··· Source excerpt ···

Why then is it so well tended? One reason might be the villa that still stands at its northern end; since it was from here that Chang Kaishek fled to Taiwan. After a night spent in the villa -- and a day spent having his huge mahogany wardrobe and an entire brass bed shipped across from Dongping Lu -- he boarded a waiting ship in the early hours of May 7th 1949, and beat his retreat. (He came back to the mainland briefly later that same year, but never to Shanghai.) The villa looks almost untouched since he left, and the surrounding lawns lend it the requisite stately feel, but it's an obscure attraction (even Chang worried that basing himself on the island meant he was, "Too far away from the city, too far away to see many people, too far away to understand things..."), and the state of the park probably has more to do with plans for the future than the past.
The island marks the far eastern point of the Huangpu revitalization program, the creeping fuse that is slowly and irreparably transforming the northern river bank. Out there in the electronic ether are wild, as-yetunrealized plans to turn the place into an entertainment wonderland (see pictures below); an eco-paradise replete with French-style parks, health spas, yachting marinas, and, in one case, a hotel styled after a Chinese galleon. But these proposals have been on the slate for more than five years now, and if it seems unlikely there'd really be much mourning were the island to be transformed, it seems equally doubtful that change is coming to Fuxing Dao any time soon.
It's a strange, time-warped backwater, a little like the island in Lost, only lacking the ability to fast-forward 30 years overnight. Probably pays to remember your way home from this one, too.
Getting there: In Puxi, the closest metro stations to Fuxing Island are Huangxing Lu and Yanji Zhong Lu, both on Line 8. The island is then a ten minute cab ride away. Buses 77 and 577 go all the way there.
On the Pudong side, Jinqiao Lu on Line 6 drops you a fifteen minute walk away from the ferry terminal of the same name. The ferry runs 24 hours a day.

··· Entries ···

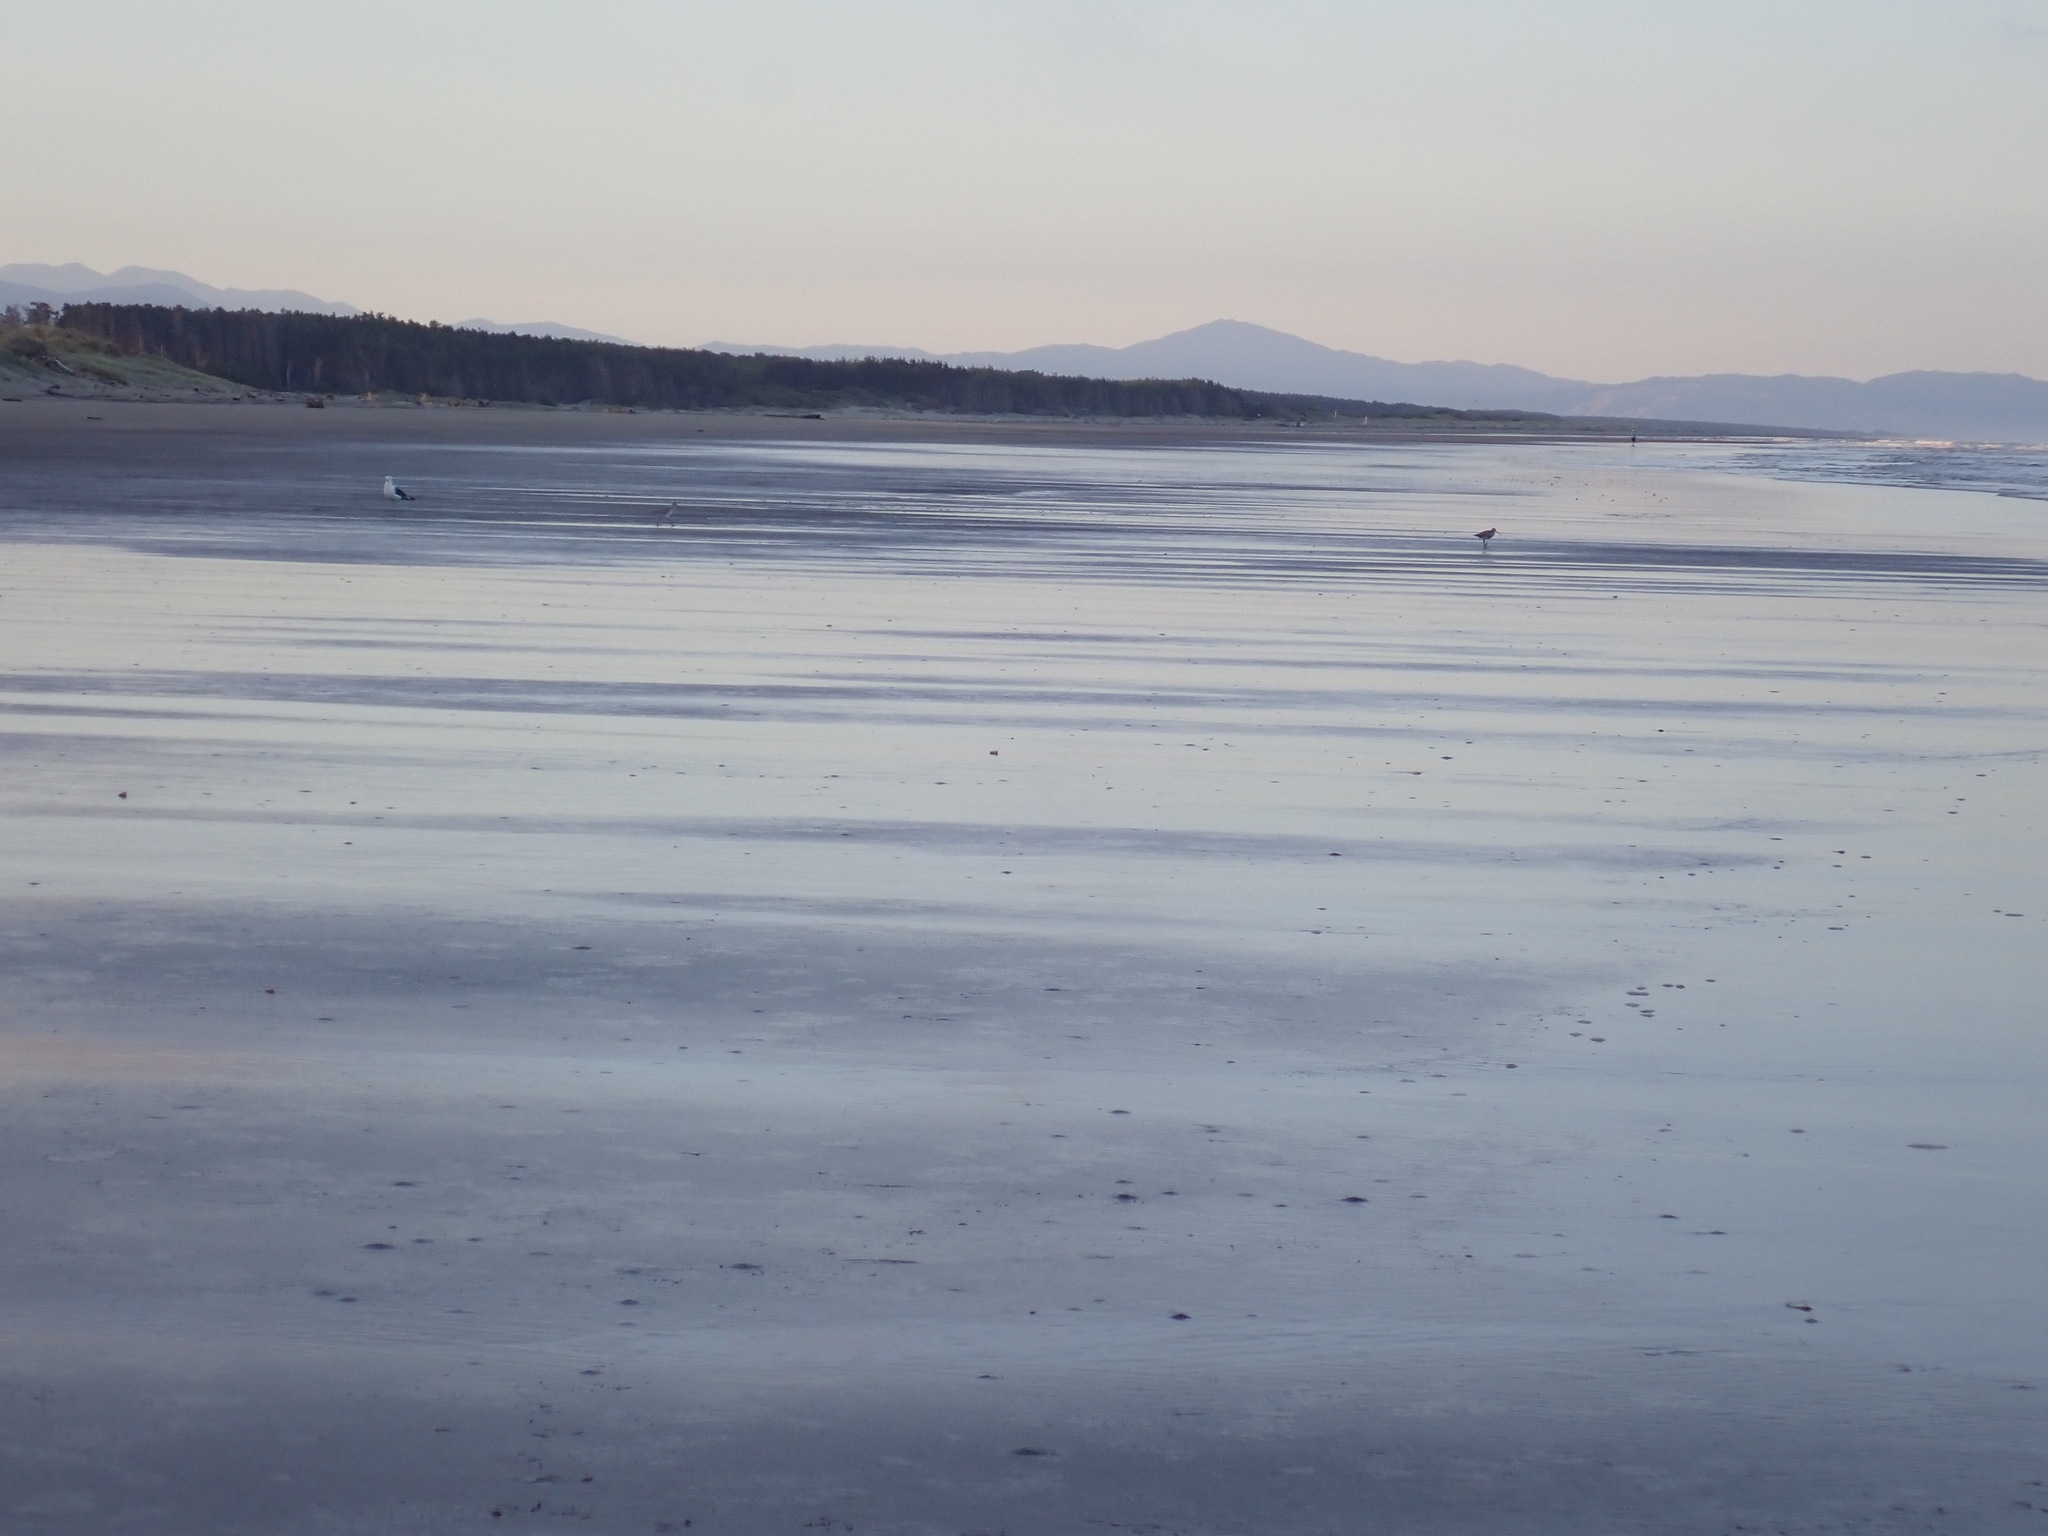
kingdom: Animalia
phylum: Chordata
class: Aves
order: Charadriiformes
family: Scolopacidae
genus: Limosa
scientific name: Limosa lapponica
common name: Bar-tailed godwit
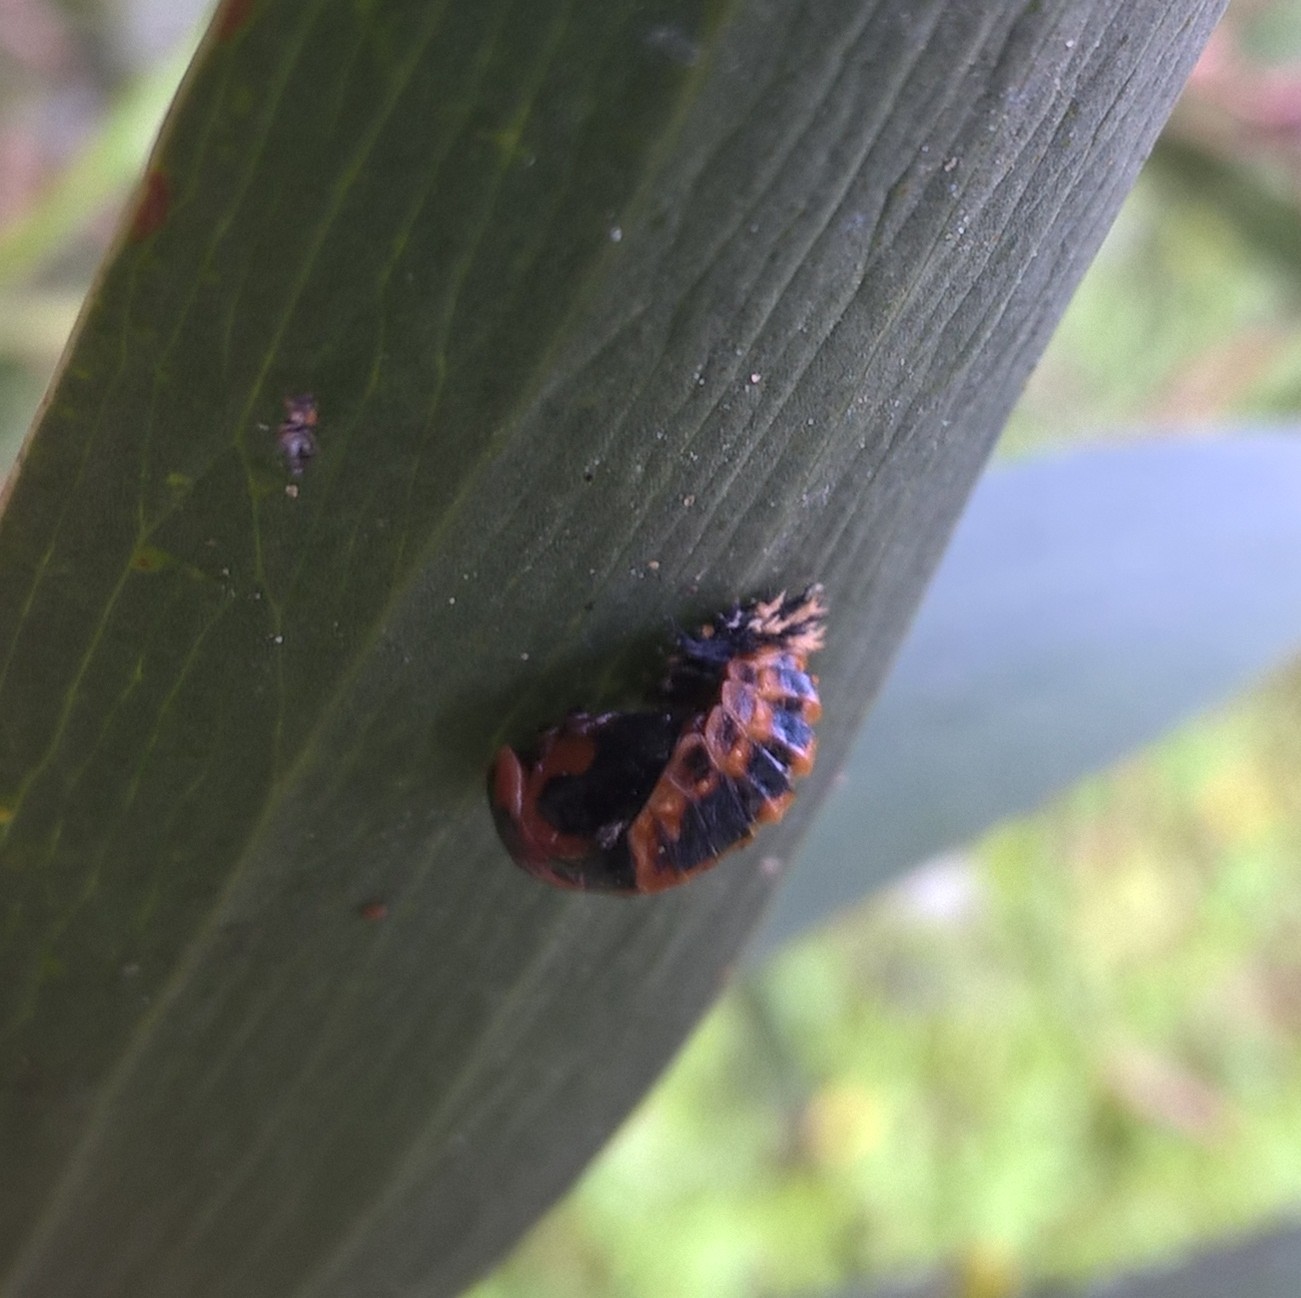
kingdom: Animalia
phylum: Arthropoda
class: Insecta
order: Coleoptera
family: Coccinellidae
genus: Harmonia
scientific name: Harmonia axyridis
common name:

···

- Stated problem -
According to the Fuxing Island excerpt, when did Chang Kaishek board the waiting ship and leave?

- Completed exercise -
In the early hours of May 7th 1949.